According to the report, "informed sources in Damascus said that the Lebanese government has proposed to the Saudi Kingdom that an Arab charter preventing any Arab country from signing a pact with the four major powers should be signed, and that an envoy carrying the reply of king Saud is expected soon in Damascus." The report continued: "It is common knowledge that if King Saud answers in the affirmative, the Lebanese government will present a similar proposal to the Egyptian government."

 

News of the demonstrations in Iraq continued to dominate the front page the following day, while the banner of January 28 announced the resignation of the Iraqi cabinet and the killing of dozens of people as the demonstrations drew to a bloody close. The main banners for January 29 announced "End of bloody demonstrations in Iraq", "Call for the formation of a government representative of the people", and "Participation of 300,000 Iraqis in a procession mourning those who were killed during the demonstrations".

 

On January 30 the banner carried the news that the task of forming a new cabinet had been entrusted to the Shi'te leader Al-Sayed Mohamed Al-Sadr, over an interview with him in which Al-Sadr said that his main concern was with "the national feelings of the Iraqi nation and the Arab interest, as well as with the future of the Arabs in the light of developments in the world arena."

 

On the same front page of January 30, Al-Ahram's correspondent in London filed a report to the effect that a "top British official, who is a well informed source on Iraqi affairs, said that the recent crisis in Iraq could be attributed to two factors. First, the question of Palestine, which every Iraqi perceives to be an Iraqi question.

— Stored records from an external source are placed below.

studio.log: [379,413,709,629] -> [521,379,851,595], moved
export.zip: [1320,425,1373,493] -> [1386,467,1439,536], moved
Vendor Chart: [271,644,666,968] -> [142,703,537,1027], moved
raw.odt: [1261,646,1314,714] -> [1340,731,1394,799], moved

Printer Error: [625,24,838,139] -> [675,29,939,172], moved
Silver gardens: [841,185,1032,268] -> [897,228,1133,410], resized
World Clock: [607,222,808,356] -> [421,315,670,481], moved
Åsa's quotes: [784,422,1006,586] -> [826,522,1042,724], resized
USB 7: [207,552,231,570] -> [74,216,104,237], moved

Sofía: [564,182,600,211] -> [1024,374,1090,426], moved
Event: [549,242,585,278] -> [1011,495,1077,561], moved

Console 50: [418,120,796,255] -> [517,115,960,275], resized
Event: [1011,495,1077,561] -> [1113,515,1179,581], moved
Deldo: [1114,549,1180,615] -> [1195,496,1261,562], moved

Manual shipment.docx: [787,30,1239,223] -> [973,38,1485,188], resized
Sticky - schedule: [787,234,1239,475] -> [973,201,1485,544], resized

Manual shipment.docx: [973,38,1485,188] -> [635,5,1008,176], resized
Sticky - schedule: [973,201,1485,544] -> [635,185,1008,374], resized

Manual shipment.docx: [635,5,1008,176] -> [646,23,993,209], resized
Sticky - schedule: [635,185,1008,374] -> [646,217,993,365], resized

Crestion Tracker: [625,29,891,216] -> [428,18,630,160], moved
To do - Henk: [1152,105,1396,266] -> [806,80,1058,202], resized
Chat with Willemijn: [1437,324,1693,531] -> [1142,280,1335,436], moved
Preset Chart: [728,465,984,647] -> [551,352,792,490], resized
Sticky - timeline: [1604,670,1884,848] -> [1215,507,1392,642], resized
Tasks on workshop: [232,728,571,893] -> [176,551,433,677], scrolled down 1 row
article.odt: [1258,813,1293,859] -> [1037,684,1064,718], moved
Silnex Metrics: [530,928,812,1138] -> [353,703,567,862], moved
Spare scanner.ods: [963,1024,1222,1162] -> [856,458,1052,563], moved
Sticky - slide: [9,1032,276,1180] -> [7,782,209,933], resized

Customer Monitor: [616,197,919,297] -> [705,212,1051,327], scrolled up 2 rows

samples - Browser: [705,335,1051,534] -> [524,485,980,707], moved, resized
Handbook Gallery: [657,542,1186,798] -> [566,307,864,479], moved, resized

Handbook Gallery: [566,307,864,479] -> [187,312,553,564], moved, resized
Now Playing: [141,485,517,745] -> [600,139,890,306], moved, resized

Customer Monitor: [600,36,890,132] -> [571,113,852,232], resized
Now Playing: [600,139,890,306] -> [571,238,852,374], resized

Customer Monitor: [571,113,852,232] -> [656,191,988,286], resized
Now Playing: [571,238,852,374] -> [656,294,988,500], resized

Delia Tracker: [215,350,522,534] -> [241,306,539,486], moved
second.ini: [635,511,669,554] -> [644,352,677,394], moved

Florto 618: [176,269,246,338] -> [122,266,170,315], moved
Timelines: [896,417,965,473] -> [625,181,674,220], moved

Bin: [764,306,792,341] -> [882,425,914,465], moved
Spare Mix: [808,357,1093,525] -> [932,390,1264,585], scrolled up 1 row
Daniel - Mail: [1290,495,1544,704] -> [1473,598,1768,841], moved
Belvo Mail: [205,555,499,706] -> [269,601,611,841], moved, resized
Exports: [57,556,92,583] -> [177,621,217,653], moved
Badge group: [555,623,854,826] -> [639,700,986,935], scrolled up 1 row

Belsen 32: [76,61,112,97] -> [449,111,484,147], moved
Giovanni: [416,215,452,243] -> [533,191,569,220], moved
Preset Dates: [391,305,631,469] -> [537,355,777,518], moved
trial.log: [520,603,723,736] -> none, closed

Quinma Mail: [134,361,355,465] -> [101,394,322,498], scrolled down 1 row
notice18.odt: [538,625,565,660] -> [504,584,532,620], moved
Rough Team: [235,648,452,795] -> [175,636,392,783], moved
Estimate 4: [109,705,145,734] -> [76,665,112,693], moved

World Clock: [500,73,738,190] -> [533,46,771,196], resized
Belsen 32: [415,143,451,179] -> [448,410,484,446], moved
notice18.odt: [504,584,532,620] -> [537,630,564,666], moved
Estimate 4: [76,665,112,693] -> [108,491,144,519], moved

Second, the mishandling of the situation by the Iraqi delegation in London, as well as by the Iraqi authorities inside Iraq, who showed weakness in dealing with the psychology of the mob."

 

Al-Ahram's correspondent ended his story by saying that the British official "threatened that if Arab officials did not act firmly then the whole Middle East will turn into an inextricable problem over the coming few months, because of the question of Palestine, and cooperation between the Arabs and Britain may fall victim to that decline" -- prophetic words if ever there were.

 

When the news that the Mahatma Ghandi had been assassinated while on his way to pray for peace was announced the following day, it resonated with a funereal tone encompassing far more than the death of one man in India. As violence continued to escalate in Palestine, the news of Ghandi's murder announced on the banner of the front page of Al-Ahram of 1 February sounded like a requiem for all the great hopes of decolonisation.

 

Those few months following the end of the Second World War, when India was the model looked to by all the peoples of the imperial colonies as they tried to invent or imagine a new independent future for themselves, seemed to have been buried alongside the man who more than anybody else incarnated the ideals of tolerance and peace.


 


This article was first published in Al-Ahram Weekly’s special pages commemorating 50 years of Al-Nakba, the Palestinian catastrophe when Israel was created on 15 May 1948. These pages, published in 1998, were part of a year-long series of articles documenting the history and nature of the Arab-Israeli struggle, as well as that of Palestinian dispossession and exile.